Find out how you can avoid the security risk and keep your data safe.
iPhone WiFi Hack
Last month, reports of an iPhone Wi-Fi Bug that disables network connection first appeared to be harmless although it did have the potential to be exploited by hackers or anyone with malicious intent.
Now, according to Forbes, the threat is very real. Based on a research done by mobile security specialist ZecOps, they discovered a serious "zero-click" flaw was silently patched in the iOS 14.4 update.
Exploiting the vulnerability can be applied to the recent iPhone WiFi hack.
What this means is it can easily transform from being a relatively harmless denial of service (DoS) threat, the kind that was reported last month, into local privilege escalation (LPE) and remote code execution (RCE) attacks that can basically let hackers get into your phone and do whatever they want with it and all its contents--all done remotely!
After joining my personal WiFi with the SSID “%p%s%s%s%s%n”, my iPhone permanently disabled it’s WiFi functionality. Neither rebooting nor changing SSID fixes it :~) pic.twitter.com/2eue90JFu3— Carl Schou (@vm_call) June 18, 2021
"The recently disclosed 'non-dangerous' WiFi bug is potent," warned Zuk Avraham, the CEO of ZecOps, per Forbes.
The attacker can infect an iPhone or iPad runnion iOS 14.3 or earlier without any interaction with an attacker, ZecOps explained. This is known as a zero-click attack.
For iPhone users running on the latest version of iOS (14.6), joining a malicious WiFi network can leave the device vulnerable. What's alwarming is it is possible to construct a network name that does not expose the user to the weird characters that was described in earlier reports of the bug. This means even legitimate-looking or existing network names are actually malicious networks in disguise.
Apple has been working on a fix with their recent betas of iOS 14.7, said Forbes; however these attacks are new and, given their stealthy nature, can become more popular.
Seriously, I still don’t have WiFi pic.twitter.com/AaF9IQBvCp— Carl Schou (@vm_call) July 4, 2021
How to Avoid the iPhone WiFi Threat
If your iPhone is running on iOS 12 or earlier, ironically, you are not vulnerable to this security risk, Forbes noted.
For everyone else, it is best that you disable the iPhone's Auto-Join feature for WiFi connection. Go to Settings > Wi-Fi > Auto-Join Hotspot > Never.
Avoid connecting to WiFi networks with percent signs in their names, Naked Security advised, as this was how the earlier rendition of the vulnerability manifested and could be how some hackers still operate.
Don't connect to Wi-Fi networks in public settings either. Knowing that hackers can disguise the malicious network like a real Wi-Fi hotspot, it can be difficult to discern which is safe.
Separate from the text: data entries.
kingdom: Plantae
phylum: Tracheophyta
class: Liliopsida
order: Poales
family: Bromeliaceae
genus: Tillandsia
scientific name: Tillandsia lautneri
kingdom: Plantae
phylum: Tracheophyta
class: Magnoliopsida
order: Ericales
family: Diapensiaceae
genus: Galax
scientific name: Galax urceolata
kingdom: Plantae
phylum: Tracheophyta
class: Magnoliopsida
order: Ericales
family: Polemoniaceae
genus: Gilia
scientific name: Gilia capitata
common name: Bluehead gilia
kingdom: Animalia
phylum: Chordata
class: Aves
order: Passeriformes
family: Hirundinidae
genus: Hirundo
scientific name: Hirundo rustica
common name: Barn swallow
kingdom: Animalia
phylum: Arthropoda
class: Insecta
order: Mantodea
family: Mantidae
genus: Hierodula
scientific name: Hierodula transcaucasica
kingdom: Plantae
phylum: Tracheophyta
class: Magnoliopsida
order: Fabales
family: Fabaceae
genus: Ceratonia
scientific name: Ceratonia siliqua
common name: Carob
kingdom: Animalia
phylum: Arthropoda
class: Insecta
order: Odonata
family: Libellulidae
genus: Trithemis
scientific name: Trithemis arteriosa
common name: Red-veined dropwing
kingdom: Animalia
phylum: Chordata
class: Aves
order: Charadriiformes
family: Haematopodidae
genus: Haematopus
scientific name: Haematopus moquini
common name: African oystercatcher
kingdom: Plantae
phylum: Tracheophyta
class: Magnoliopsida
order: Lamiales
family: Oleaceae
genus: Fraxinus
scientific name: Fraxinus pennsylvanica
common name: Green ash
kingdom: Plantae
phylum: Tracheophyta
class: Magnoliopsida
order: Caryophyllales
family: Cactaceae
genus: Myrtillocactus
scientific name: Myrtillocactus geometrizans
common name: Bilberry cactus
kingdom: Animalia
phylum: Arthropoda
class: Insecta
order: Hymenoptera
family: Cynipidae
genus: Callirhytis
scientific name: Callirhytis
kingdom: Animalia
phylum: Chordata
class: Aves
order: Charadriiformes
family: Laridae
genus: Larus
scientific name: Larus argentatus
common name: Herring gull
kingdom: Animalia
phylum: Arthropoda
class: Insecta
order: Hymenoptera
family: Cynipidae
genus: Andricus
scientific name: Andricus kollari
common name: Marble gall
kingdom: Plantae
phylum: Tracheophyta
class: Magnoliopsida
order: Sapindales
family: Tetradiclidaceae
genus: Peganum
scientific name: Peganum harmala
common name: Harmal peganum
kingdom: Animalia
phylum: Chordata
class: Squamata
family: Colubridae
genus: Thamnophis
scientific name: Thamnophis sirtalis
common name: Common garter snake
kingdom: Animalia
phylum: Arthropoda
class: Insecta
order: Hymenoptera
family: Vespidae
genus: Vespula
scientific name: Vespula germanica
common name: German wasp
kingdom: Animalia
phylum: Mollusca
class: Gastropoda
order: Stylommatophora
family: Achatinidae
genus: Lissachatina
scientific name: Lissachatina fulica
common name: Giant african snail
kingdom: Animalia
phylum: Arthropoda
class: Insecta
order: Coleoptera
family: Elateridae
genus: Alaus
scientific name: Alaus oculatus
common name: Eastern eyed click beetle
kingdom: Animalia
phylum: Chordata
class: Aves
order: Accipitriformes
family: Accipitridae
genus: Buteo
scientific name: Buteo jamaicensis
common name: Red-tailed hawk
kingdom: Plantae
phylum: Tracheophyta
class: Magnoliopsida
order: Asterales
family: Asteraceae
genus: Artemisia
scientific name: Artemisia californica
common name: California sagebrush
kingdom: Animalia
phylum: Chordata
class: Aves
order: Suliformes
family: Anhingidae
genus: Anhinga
It is also best tto prepare backups of your iPhone data just in case and from time to time. Also, reset your Network settings to avoid the known networks your iPhone may connect to automatically. Just go to Settings > Reset > Reset Network Settings. And only connect to the networks you know.
The next thing to do is wait. Apple will likely release a patch for the version of the flaw in iOS 14.7 and could be released as early as next week.
This new way of orchestrating attacks has the potential to begin a heavy clash between hackers and all big tech companies, espeicall as these new forms of airborne attacks gain popularity.